--- TASK INSTRUCTIONS ---
Retrieve each line that contains the word "rect" from the entries below.

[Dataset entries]

Segment Open

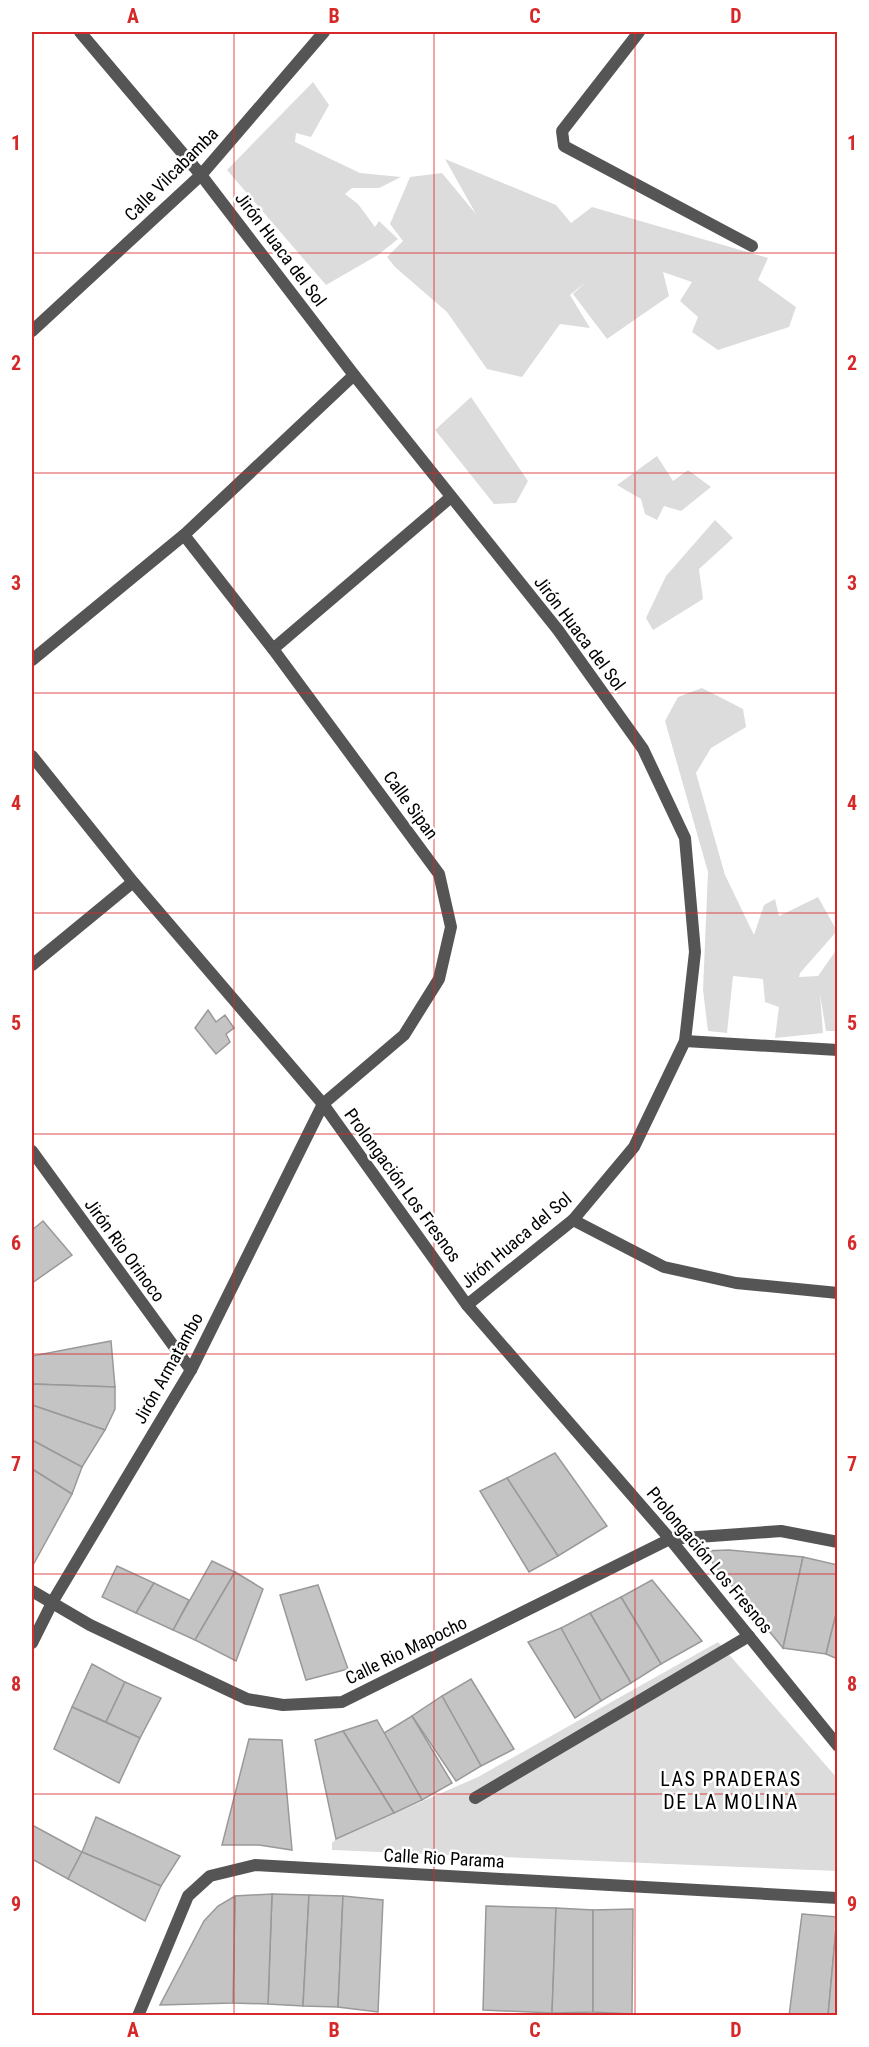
<svg xmlns="http://www.w3.org/2000/svg" width="869" height="2047" viewBox="0 0 869 2047" font-family="'Roboto Condensed',sans-serif">
	<rect width="100%" height="100%" fill="#fff"/>
	<g fill="#dcdcdc">
		<polygon points="313,82 329,105 311,137 296,133 295,142 360,173 401,177 379,188 352,188 345,194 358,204 375,227 379,221 398,239 378,255 326,285 227,170"/>
		<polygon points="445,159 556,205 571,223 592,207 768,258 758,280 796,307 789,327 718,350 692,332 698,317 680,301 692,282 663,272 669,296 607,339 573,294 586,282 570,295 590,328 560,324 522,377 487,369 447,312 395,267 387,257 403,241 390,224 410,177 442,173 476,214"/>
		<polygon points="471,397 528,481 516,503 494,504 435,430"/>
		<polygon points="657,456 673,481 688,470 711,487 681,511 664,506 657,520 645,514 641,499 617,485"/>
		<polygon points="715,520 733,538 699,569 703,599 653,630 646,618 666,576"/>
		<polygon points="702,688 743,709 746,727 711,748 696,773 725,875 754,935 764,905 775,899 779,916 818,897 837,931 800,973 799,977 818,976 837,949 837,1031 826,1031 820,994 823,1033 775,1038 779,1007 765,1002 763,979 733,976 727,1033 708,1031 703,990 708,872 665,721 678,697"/>
		<polygon points="718,1642 837,1778 837,1871 332,1850 332,1843 336,1839 478,1777"/>
	</g>
	<g fill="#c4c4c4" stroke="#999" stroke-width="1.5">
		<polygon points="208,1010 216,1022 225,1015 234,1028 226,1034 230,1042 216,1054 195,1028"/>
		<polygon points="43,1221 72,1255 32,1283 32,1230"/>
		<polygon points="111,1341 115,1387 32,1384 32,1356"/>
		<polygon points="32,1384 115,1387 115,1409 105,1430 32,1405"/>
		<polygon points="32,1405 105,1430 82,1467 32,1440"/>
		<polygon points="32,1440 82,1467 72,1494 32,1469"/>
		<polygon points="555,1453 607,1526 558,1556 507,1478"/>
		<polygon points="32,1469 72,1494 32,1567"/>
		<polygon points="507,1478 558,1556 529,1572 480,1491"/>
		<polygon points="729,1550 803,1557 783,1648 703,1551"/>
		<polygon points="803,1557 838,1565 838,1606 826,1654 783,1648"/>
		<polygon points="212,1561 235,1572 195,1640 173,1630"/>
		<polygon points="117,1566 154,1583 136,1613 102,1597"/>
		<polygon points="235,1572 263,1589 236,1661 195,1640"/>
		<polygon points="652,1580 702,1641 661,1664 621,1597"/>
		<polygon points="154,1583 189,1600 173,1630 136,1613"/>
		<polygon points="318,1585 348,1669 306,1680 280,1595"/>
		<polygon points="621,1597 661,1664 631,1683 590,1613"/>
		<polygon points="838,1606 838,1659 826,1654"/>
		<polygon points="590,1613 631,1683 601,1701 561,1628"/>
		<polygon points="561,1628 601,1701 575,1718 528,1642"/>
		<polygon points="92,1664 125,1682 106,1722 72,1707"/>
		<polygon points="471,1679 514,1749 481,1766 442,1696"/>
		<polygon points="125,1682 161,1698 140,1738 106,1722"/>
		<polygon points="442,1696 481,1766 456,1781 412,1716"/>
		<polygon points="72,1707 140,1738 119,1783 54,1749"/>
		<polygon points="412,1716 452,1783 422,1800 384,1733"/>
		<polygon points="377,1720 422,1800 394,1813 343,1731"/>
		<polygon points="343,1731 394,1813 336,1839 315,1740"/>
		<polygon points="249,1739 282,1740 292,1850 259,1845 222,1845"/>
		<polygon points="96,1817 180,1856 161,1886 82,1852"/>
		<polygon points="32,1825 82,1852 68,1879 32,1859"/>
		<polygon points="82,1852 161,1886 145,1921 68,1879"/>
		<polygon points="272,1894 309,1895 303,2006 268,2004"/>
		<polygon points="272,1894 268,2004 233,2003 235,1896"/>
		<polygon points="309,1895 343,1896 338,2007 303,2006"/>
		<polygon points="235,1896 233,2003 160,2005 204,1921 218,1906"/>
		<polygon points="343,1896 383,1900 378,2012 338,2007"/>
		<polygon points="486,1906 556,1908 552,2013 483,2010"/>
		<polygon points="556,1908 593,1910 593,2012 552,2013"/>
		<polygon points="633,1909 632,2014 593,2012 593,1910"/>
		<polygon points="802,1914 837,1917 828,2016 789,2016"/>
		<polygon points="837,1917 838,2016 828,2016"/>
	</g>
	<g fill="none" stroke-linecap="round" stroke-linejoin="round">
		<g stroke="#555" stroke-width="12">
			<polyline points="273,649 451,497"/>
			<polyline points="475,1798 749,1636"/>
		</g>
		<g stroke="#555" stroke-width="12">
			<polyline points="80,32 201,175 354,375 558,630 643,749 685,838 695,952 685,1041 634,1147 573,1220 467,1305"/>
			<polyline points="639,32 562,131 564,146 752,246"/>
			<polyline points="32,331 201,175 324,32"/>
			<polyline points="32,660 184,535 354,375"/>
			<polyline points="32,756 133,882 323,1104 467,1305 670,1539 838,1746"/>
			<polyline points="32,965 133,882"/>
			<polyline points="685,1041 838,1050"/>
			<polyline points="32,1151 191,1370"/>
			<polyline points="573,1220 664,1267 736,1283 838,1293"/>
			<polyline points="32,1591 90,1625 247,1699 283,1705 342,1702 670,1539 781,1531 838,1542"/>
			<polyline points="32,1643 53,1601 191,1370 323,1104 404,1035 439,979 451,927 439,874 273,649 184,535"/>
			<polyline points="138,2016 188,1896 210,1876 255,1865 838,1898"/>
		</g>
	</g>
	<path fill="none" stroke="#d62828" stroke-width="1.5" stroke-opacity="0.55" d="M 234,32 L 234,2016M 434,32 L 434,2016M 635,32 L 635,2016M 32,253 L 838,253M 32,473 L 838,473M 32,693 L 838,693M 32,913 L 838,913M 32,1134 L 838,1134M 32,1354 L 838,1354M 32,1574 L 838,1574M 32,1794 L 838,1794"/>
	<g text-anchor="middle" dominant-baseline="central" stroke-width="5" stroke-linejoin="round" paint-order="stroke">
		<g font-size="18" fill="#000" stroke="#fff">
			<text transform="translate(171 174) rotate(-45)">Calle Vilcabamba</text>
			<text transform="translate(281 249) rotate(53)">Jirón Huaca del Sol</text>
			<text transform="translate(580 633) rotate(53)">Jirón Huaca del Sol</text>
			<text transform="translate(411 805) rotate(54)">Calle Sipan</text>
			<text transform="translate(403 1185) rotate(54)">Prolongación Los Fresnos</text>
			<text transform="translate(516 1240) rotate(-40)">Jirón Huaca del Sol</text>
			<text transform="translate(125 1250) rotate(54)">Jirón Rio Orinoco</text>
			<text transform="translate(168 1368) rotate(-61)">Jirón Armatambo</text>
			<text transform="translate(710 1560) rotate(50)">Prolongación Los Fresnos</text>
			<text transform="translate(406 1650) rotate(-26)">Calle Rio Mapocho</text>
			<text transform="translate(444 1858) rotate(3)">Calle Rio Parama</text>
		</g>
		<g font-size="20" letter-spacing="1.5" fill="#000" stroke="#fff">
			<text x="731" y="1779">LAS PRADERAS<tspan x="731" dy="23">DE LA MOLINA</tspan></text>
		</g>
	</g>
	<rect width="869" height="2047" fill="none" stroke="#ffffff" stroke-width="66"/>
	<rect x="33" y="33" width="803" height="1981" fill="none" stroke="#d62828" stroke-width="2"/>
	<g font-size="20" text-anchor="middle" font-weight="bold" fill="#d62828">
		<text x="133" y="23">A</text>
		<text x="334" y="23">B</text>
		<text x="535" y="23">C</text>
		<text x="736" y="23">D</text>
		<text x="16" y="150">1</text>
		<text x="852" y="150">1</text>
		<text x="16" y="370">2</text>
		<text x="852" y="370">2</text>
		<text x="16" y="590">3</text>
		<text x="852" y="590">3</text>
		<text x="16" y="810">4</text>
		<text x="852" y="810">4</text>
		<text x="16" y="1030">5</text>
		<text x="852" y="1030">5</text>
		<text x="16" y="1250">6</text>
		<text x="852" y="1250">6</text>
		<text x="16" y="1471">7</text>
		<text x="852" y="1471">7</text>
		<text x="16" y="1691">8</text>
		<text x="852" y="1691">8</text>
		<text x="16" y="1911">9</text>
		<text x="852" y="1911">9</text>
		<text x="133" y="2037">A</text>
		<text x="334" y="2037">B</text>
		<text x="535" y="2037">C</text>
		<text x="736" y="2037">D</text>
	</g>
</svg>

Segment Closed

--- SOLUTION FOR THIS EXERCISE ---
	<rect width="100%" height="100%" fill="#fff"/>
	<rect width="869" height="2047" fill="none" stroke="#ffffff" stroke-width="66"/>
	<rect x="33" y="33" width="803" height="1981" fill="none" stroke="#d62828" stroke-width="2"/>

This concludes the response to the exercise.